START DATA FOR REVIEW

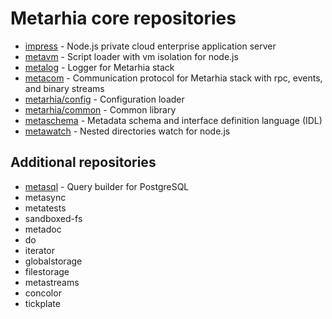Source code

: # Metarhia core repositories

- [impress](https://github.com/metarhia/impress) - Node.js private cloud
enterprise application server
- [metavm](https://github.com/metarhia/metavm) - Script loader with vm isolation
for node.js
- [metalog](https://github.com/metarhia/metalog) - Logger for Metarhia stack
- [metacom](https://github.com/metarhia/metacom) - Communication protocol for
Metarhia stack with rpc, events, and binary streams
- [metarhia/config](https://github.com/metarhia/config) - Configuration loader
- [metarhia/common](https://github.com/metarhia/common) - Common library
- [metaschema](https://github.com/metarhia/metaschema) - Metadata schema and
interface definition language (IDL)
- [metawatch](https://github.com/metarhia/metawatch) - Nested directories watch
for node.js

## Additional repositories

- [metasql](https://github.com/metarhia/metasql) - Query builder for PostgreSQL
- metasync
- metatests
- sandboxed-fs
- metadoc
- do
- iterator
- globalstorage
- filestorage
- metastreams
- concolor
- tickplate
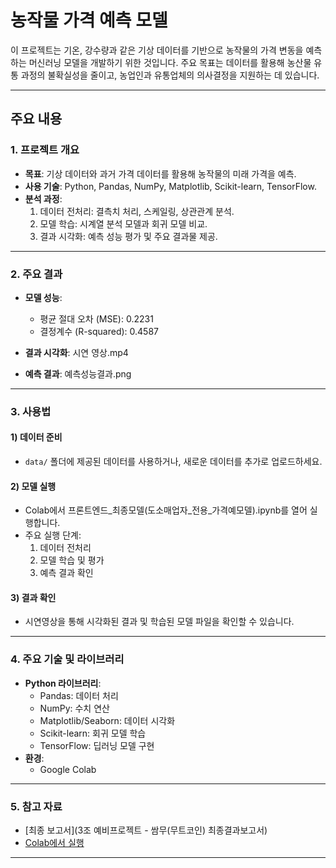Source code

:# 농작물 가격 예측 모델

이 프로젝트는 기온, 강수량과 같은 기상 데이터를 기반으로 농작물의 가격 변동을 예측하는 머신러닝 모델을 개발하기 위한 것입니다. 주요 목표는 데이터를 활용해 농산물 유통 과정의 불확실성을 줄이고, 농업인과 유통업체의 의사결정을 지원하는 데 있습니다.

---

## 주요 내용

### 1. 프로젝트 개요
- **목표**: 기상 데이터와 과거 가격 데이터를 활용해 농작물의 미래 가격을 예측.
- **사용 기술**: Python, Pandas, NumPy, Matplotlib, Scikit-learn, TensorFlow.
- **분석 과정**:
  1. 데이터 전처리: 결측치 처리, 스케일링, 상관관계 분석.
  2. 모델 학습: 시계열 분석 모델과 회귀 모델 비교.
  3. 결과 시각화: 예측 성능 평가 및 주요 결과물 제공.

---

### 2. 주요 결과
- **모델 성능**:
  - 평균 절대 오차 (MSE): 0.2231
  - 결정계수 (R-squared): 0.4587
- **결과 시각화**:
  시연 영상.mp4

- **예측 결과**:
  예측성능결과.png

---

### 3. 사용법

#### 1) 데이터 준비
- `data/` 폴더에 제공된 데이터를 사용하거나, 새로운 데이터를 추가로 업로드하세요.

#### 2) 모델 실행
- Colab에서 프론트엔드_최종모델(도소매업자_전용_가격예모델).ipynb를 열어 실행합니다.
- 주요 실행 단계:
  1. 데이터 전처리
  2. 모델 학습 및 평가
  3. 예측 결과 확인

#### 3) 결과 확인
- 시연영상을 통해 시각화된 결과 및 학습된 모델 파일을 확인할 수 있습니다.

---

### 4. 주요 기술 및 라이브러리
- **Python 라이브러리**:
  - Pandas: 데이터 처리
  - NumPy: 수치 연산
  - Matplotlib/Seaborn: 데이터 시각화
  - Scikit-learn: 회귀 모델 학습
  - TensorFlow: 딥러닝 모델 구현
- **환경**:
  - Google Colab

---

### 5. 참고 자료
- [최종 보고서](3조 예비프로젝트 - 쌈무(무트코인) 최종결과보고서)
- [Colab에서 실행](https://colab.research.google.com/drive/18A3Bi5z-oJMBoxm61E_LNMlfA8HorEzJ?authuser=1)

---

END DATA FOR REVIEW

TO-DO ITEM
Beginning at the line with "- metastreams", reproduce each line exactly through the last line of the records above, with pictures left out.

WRITTEN ANSWER
- metastreams
- concolor
- tickplate
Source code

:# 농작물 가격 예측 모델

이 프로젝트는 기온, 강수량과 같은 기상 데이터를 기반으로 농작물의 가격 변동을 예측하는 머신러닝 모델을 개발하기 위한 것입니다. 주요 목표는 데이터를 활용해 농산물 유통 과정의 불확실성을 줄이고, 농업인과 유통업체의 의사결정을 지원하는 데 있습니다.

---

## 주요 내용

### 1. 프로젝트 개요
- **목표**: 기상 데이터와 과거 가격 데이터를 활용해 농작물의 미래 가격을 예측.
- **사용 기술**: Python, Pandas, NumPy, Matplotlib, Scikit-learn, TensorFlow.
- **분석 과정**:
  1. 데이터 전처리: 결측치 처리, 스케일링, 상관관계 분석.
  2. 모델 학습: 시계열 분석 모델과 회귀 모델 비교.
  3. 결과 시각화: 예측 성능 평가 및 주요 결과물 제공.

---

### 2. 주요 결과
- **모델 성능**:
  - 평균 절대 오차 (MSE): 0.2231
  - 결정계수 (R-squared): 0.4587
- **결과 시각화**:
  시연 영상.mp4

- **예측 결과**:
  예측성능결과.png

---

### 3. 사용법

#### 1) 데이터 준비
- `data/` 폴더에 제공된 데이터를 사용하거나, 새로운 데이터를 추가로 업로드하세요.

#### 2) 모델 실행
- Colab에서 프론트엔드_최종모델(도소매업자_전용_가격예모델).ipynb를 열어 실행합니다.
- 주요 실행 단계:
  1. 데이터 전처리
  2. 모델 학습 및 평가
  3. 예측 결과 확인

#### 3) 결과 확인
- 시연영상을 통해 시각화된 결과 및 학습된 모델 파일을 확인할 수 있습니다.

---

### 4. 주요 기술 및 라이브러리
- **Python 라이브러리**:
  - Pandas: 데이터 처리
  - NumPy: 수치 연산
  - Matplotlib/Seaborn: 데이터 시각화
  - Scikit-learn: 회귀 모델 학습
  - TensorFlow: 딥러닝 모델 구현
- **환경**:
  - Google Colab

---

### 5. 참고 자료
- [최종 보고서](3조 예비프로젝트 - 쌈무(무트코인) 최종결과보고서)
- [Colab에서 실행](https://colab.research.google.com/drive/18A3Bi5z-oJMBoxm61E_LNMlfA8HorEzJ?authuser=1)

---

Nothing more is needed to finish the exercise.